■ To do: What you produce should be every line from the data that includes "xmlns".

■ Data to examine:
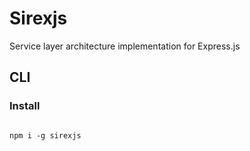 # Sirexjs
Service layer architecture implementation for Express.js
## CLI
### Install
<code>
npm i -g sirexjs
</code>
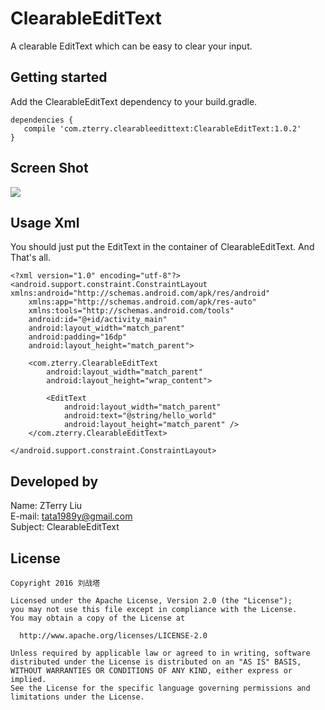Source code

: # ClearableEditText
A clearable EditText which can be easy to clear your input.

Getting started
---------------
Add the ClearableEditText dependency to your build.gradle.
    
    dependencies {
       compile 'com.zterry.clearableedittext:ClearableEditText:1.0.2'
    }

Screen Shot
-----------
![](https://github.com/liuzhanta/ClearableEditText/blob/master/screen_shot.gif)


Usage Xml
---------
You should just put the EditText in the container of ClearableEditText. 
And That's all.
 
    <?xml version="1.0" encoding="utf-8"?>
    <android.support.constraint.ConstraintLayout xmlns:android="http://schemas.android.com/apk/res/android"
        xmlns:app="http://schemas.android.com/apk/res-auto"
        xmlns:tools="http://schemas.android.com/tools"
        android:id="@+id/activity_main"
        android:layout_width="match_parent"
        android:padding="16dp"
        android:layout_height="match_parent">

        <com.zterry.ClearableEditText
            android:layout_width="match_parent"
            android:layout_height="wrap_content">

            <EditText
                android:layout_width="match_parent"
                android:text="@string/hello_world"
                android:layout_height="match_parent" />
        </com.zterry.ClearableEditText>

    </android.support.constraint.ConstraintLayout>

Developed by
------------
Name: ZTerry Liu  
E-mail: tata1989y@gmail.com  
Subject: ClearableEditText  

License
---------

    Copyright 2016 刘战塔
    
    Licensed under the Apache License, Version 2.0 (the "License");
    you may not use this file except in compliance with the License.
    You may obtain a copy of the License at
 
      http://www.apache.org/licenses/LICENSE-2.0
 
    Unless required by applicable law or agreed to in writing, software
    distributed under the License is distributed on an "AS IS" BASIS,
    WITHOUT WARRANTIES OR CONDITIONS OF ANY KIND, either express or implied.
    See the License for the specific language governing permissions and
    limitations under the License.      
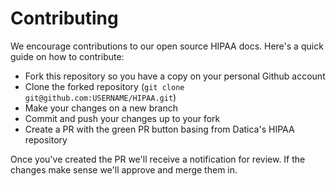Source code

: # Contributing

We encourage contributions to our open source HIPAA docs. Here's a quick guide on how to contribute:

- Fork this repository so you have a copy on your personal Github account
- Clone the forked repository (`git clone git@github.com:USERNAME/HIPAA.git`)
- Make your changes on a new branch
- Commit and push your changes up to your fork
- Create a PR with the green PR button basing from Datica's HIPAA repository

Once you've created the PR we'll receive a notification for review. If the changes make sense we'll approve and merge them in.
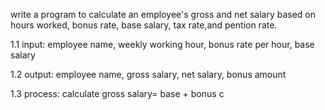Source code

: write a program to calculate an employee's gross and net salary based on hours worked, bonus rate, base salary, tax rate,and pention rate.

1.1 input: employee name, weekly working hour, bonus rate per hour, base salary

1.2 output: employee name, gross salary, net salary, bonus amount

1.3 process: calculate gross salary= base + bonus
    c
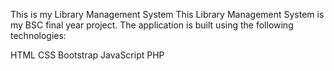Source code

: This is my Library Management System
This Library Management System is my BSC final year project. The application is built using the following technologies:

HTML
CSS Bootstrap
JavaScript
PHP
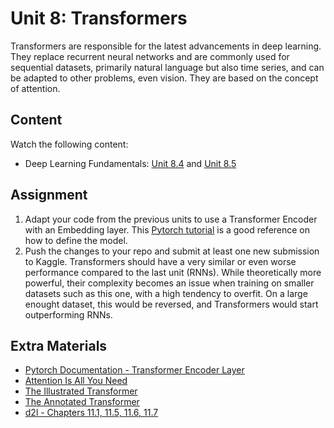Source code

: # Unit 8: Transformers

Transformers are responsible for the latest advancements in deep learning. They replace recurrent neural networks and are commonly used for sequential datasets, primarily natural language but also time series, and can be adapted to other problems, even vision.
They are based on the concept of attention.

## Content

Watch the following content:

- Deep Learning Fundamentals: [Unit 8.4](https://lightning.ai/courses/deep-learning-fundamentals/unit-8.0-natural-language-processing-and-large-language-models/8.4-from-rnns-to-the-transformer-architecture/) and [Unit 8.5](https://lightning.ai/courses/deep-learning-fundamentals/unit-8.0-natural-language-processing-and-large-language-models/8.5-understanding-self-attention/)

 ## Assignment
1. Adapt your code from the previous units to use a Transformer Encoder with an Embedding layer. This [Pytorch tutorial](https://pytorch.org/tutorials/beginner/transformer_tutorial.html) is a good reference on how to define the model.
2. Push the changes to your repo and submit at least one new submission to Kaggle. Transformers should have a very similar or even worse performance compared to the last unit (RNNs). While theoretically more powerful, their complexity becomes an issue when training on smaller datasets such as this one, with a high tendency to overfit. On a large enought dataset, this would be reversed, and Transformers would start outperforming RNNs.

## Extra Materials
- [Pytorch Documentation - Transformer Encoder Layer](https://pytorch.org/docs/stable/generated/torch.nn.TransformerEncoderLayer.html)
- [Attention Is All You Need](https://arxiv.org/abs/1706.03762)
- [The Illustrated Transformer](https://jalammar.github.io/illustrated-transformer/)
- [The Annotated Transformer](https://nlp.seas.harvard.edu/2018/04/03/attention.html)
- [d2l - Chapters 11.1, 11.5, 11.6, 11.7](https://d2l.ai/chapter_attention-mechanisms-and-transformers/index.html)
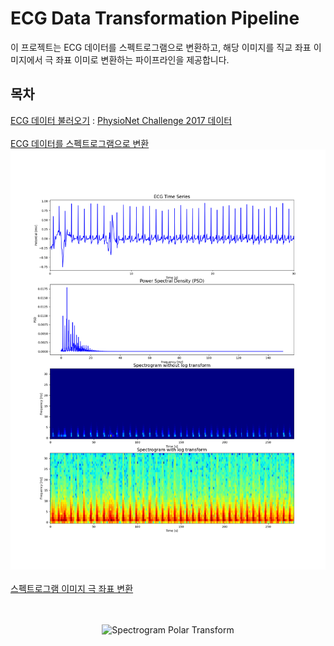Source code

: # ECG Data Transformation Pipeline

이 프로젝트는 ECG 데이터를 스펙트로그램으로 변환하고, 해당 이미지를 직교 좌표 이미지에서 극 좌표 이미로 변환하는 파이프라인을 제공합니다.

## 목차
[ECG 데이터 불러오기](#ecg-데이터-불러오기) : 
[PhysioNet Challenge 2017 데이터](https://physionet.org/content/challenge-2017/1.0.0/)
<br><br>
[ECG 데이터를 스펙트로그램으로 변환](#ecg-데이터를-스펙트로그램으로-변환)<br>
![(./images/spectrogram_polar_transform.png)](https://github.com/hepsdata/ECG_Classification/blob/main/sample/A00001_monitor.png?raw=true)
<br><br>
[스펙트로그램 이미지 극 좌표 변환](#스펙트로그램-이미지-극-좌표-변환)<br><br><br>
<p align="center">
  <img src="https://github.com/hepsdata/ECG_Classification/assets/100850547/9e2be28d-2664-4173-8463-ab6feed6d697.png" alt="Spectrogram Polar Transform">
</p>
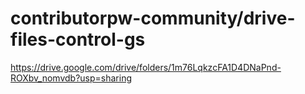 # contributorpw-community/drive-files-control-gs

https://drive.google.com/drive/folders/1m76LqkzcFA1D4DNaPnd-ROXbv_nomvdb?usp=sharing
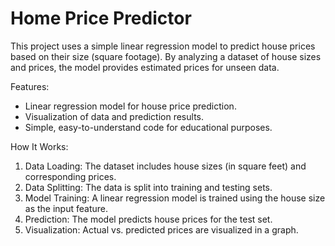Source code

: # Home Price Predictor

This project uses a simple linear regression model to predict house prices based on their size (square footage). By analyzing a dataset of house sizes and prices, the model provides estimated prices for unseen data.

Features:
* Linear regression model for house price prediction.
* Visualization of data and prediction results.
* Simple, easy-to-understand code for educational purposes.

  
How It Works:
1. Data Loading: The dataset includes house sizes (in square feet) and corresponding prices.
2. Data Splitting: The data is split into training and testing sets.
3. Model Training: A linear regression model is trained using the house size as the input feature.
4. Prediction: The model predicts house prices for the test set.
5. Visualization: Actual vs. predicted prices are visualized in a graph.
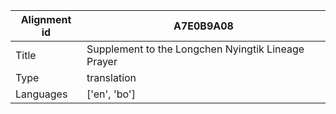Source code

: |Alignment id | A7E0B9A08
| --- | --- 
|Title | Supplement to the Longchen Nyingtik Lineage Prayer 
|Type | translation
|Languages | ['en', 'bo']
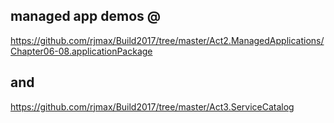## managed app demos @ 
https://github.com/rjmax/Build2017/tree/master/Act2.ManagedApplications/Chapter06-08.applicationPackage
## and
https://github.com/rjmax/Build2017/tree/master/Act3.ServiceCatalog
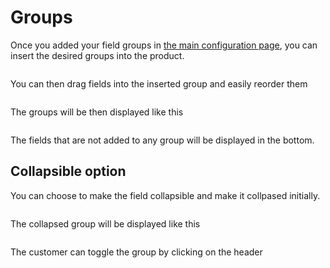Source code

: # Groups

Once you added your field groups in [the main configuration page](/dynamicproduct/04-configuration.md#groups),
you can insert the desired groups into the product.

<img srcset="/dynamicproduct/images/groups-insert.jpg 2x" class="padding border">

You can then drag fields into the inserted group and easily reorder them

<img srcset="/dynamicproduct/images/groups-list.jpg 2x">

The groups will be then displayed like this

<img srcset="/dynamicproduct/images/groups-display.jpg 2x">

The fields that are not added to any group will be displayed in the bottom.

## Collapsible option

You can choose to make the field collapsible and make it collpased initially.

<img srcset="/dynamicproduct/images/groups-group.jpg 2x">

The collapsed group will be displayed like this

<img srcset="/dynamicproduct/images/groups-collapsed.jpg 2x" class="padding border">

The customer can toggle the group by clicking on the header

■ Completed task:
    <android.support.constraint.ConstraintLayout xmlns:android="http://schemas.android.com/apk/res/android"
        xmlns:app="http://schemas.android.com/apk/res-auto"
        xmlns:tools="http://schemas.android.com/tools"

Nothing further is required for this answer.